While we could theoritically use extension methods tack on functionality to the Tuple type, those signatures would get rather harry. We would also have to change every single extension method if we did decide to add a new piece of data or a new function to our tuple. I think it’s safe to say that we can’t reliable satisfy the Open/Close principle.

As for Liskov substitution, we don’t really have a base class here. We have tuples. We’re not calling a method that is specified in the base class, and we could not implement the ability to wrap the functionality of whatever tuple function we considered to be the base without having write a bunch of code to compose the different functions contained within our dictionary of tuples.

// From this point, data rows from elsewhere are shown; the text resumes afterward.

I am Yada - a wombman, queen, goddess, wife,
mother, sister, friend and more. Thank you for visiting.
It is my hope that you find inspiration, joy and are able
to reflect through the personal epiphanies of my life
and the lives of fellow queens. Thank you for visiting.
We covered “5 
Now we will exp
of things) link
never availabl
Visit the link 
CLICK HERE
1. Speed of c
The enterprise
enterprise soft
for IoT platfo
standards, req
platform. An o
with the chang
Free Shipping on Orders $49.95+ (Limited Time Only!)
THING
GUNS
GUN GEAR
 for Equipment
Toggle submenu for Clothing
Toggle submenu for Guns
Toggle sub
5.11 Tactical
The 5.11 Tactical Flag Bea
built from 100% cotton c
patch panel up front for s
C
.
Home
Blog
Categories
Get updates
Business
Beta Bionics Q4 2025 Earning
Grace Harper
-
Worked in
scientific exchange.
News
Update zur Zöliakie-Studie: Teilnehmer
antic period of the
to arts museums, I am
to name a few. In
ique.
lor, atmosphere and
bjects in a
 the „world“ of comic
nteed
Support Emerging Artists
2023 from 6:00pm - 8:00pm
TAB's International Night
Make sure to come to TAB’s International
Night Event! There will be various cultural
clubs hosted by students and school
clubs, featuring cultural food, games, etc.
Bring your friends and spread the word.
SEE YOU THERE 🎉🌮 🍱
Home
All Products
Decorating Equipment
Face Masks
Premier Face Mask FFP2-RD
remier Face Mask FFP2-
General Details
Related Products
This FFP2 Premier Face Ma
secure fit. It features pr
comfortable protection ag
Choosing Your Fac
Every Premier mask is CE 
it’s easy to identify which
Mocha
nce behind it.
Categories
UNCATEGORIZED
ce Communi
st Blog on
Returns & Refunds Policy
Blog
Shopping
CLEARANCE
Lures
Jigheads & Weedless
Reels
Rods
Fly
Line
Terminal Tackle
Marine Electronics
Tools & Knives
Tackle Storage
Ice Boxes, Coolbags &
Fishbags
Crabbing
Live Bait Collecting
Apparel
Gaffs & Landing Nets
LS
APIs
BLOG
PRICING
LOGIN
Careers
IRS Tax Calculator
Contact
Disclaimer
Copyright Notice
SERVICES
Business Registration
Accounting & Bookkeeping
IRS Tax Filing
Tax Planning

With the aforementioned difficulty sinking data to Google PubSub, we definitely don’t have Interface Segregation. We have a singular way of doing things and that is POST a batch of data via HTTP. Instead of having a new client for Google PubSub, gRPC, Kafka, etc, you have to extend a base class to add this new functionality and may or may not have to tack on more functions to the Tuple.

A function in a Tuple is concrete. Sure you can have different functions that slot into that Tuple type, but you won’t have much in the way of abstraction if let’s say you wanted to mock the function for a unit test, so we’re definitely not satisfying the Dependency Inversion principle.

Conclusion

I started this article with a quote from GOTO Considered Harmful, which was a letter written to the ACM by E. Djikstra. In the letter, Djikstra points out the issues of using GOTO statements to control the flow of our programs, and advocates for the Structured paradigm. Of course with any tool there are trade offs. We still use GOTOs today. Every continue or break that you put in a loop is a GOTO statement. As I emphasized earlier in the article, this syntactic sugar is useful for local variables or internally within an assembly. I just would be careful using it beyond that limited scope.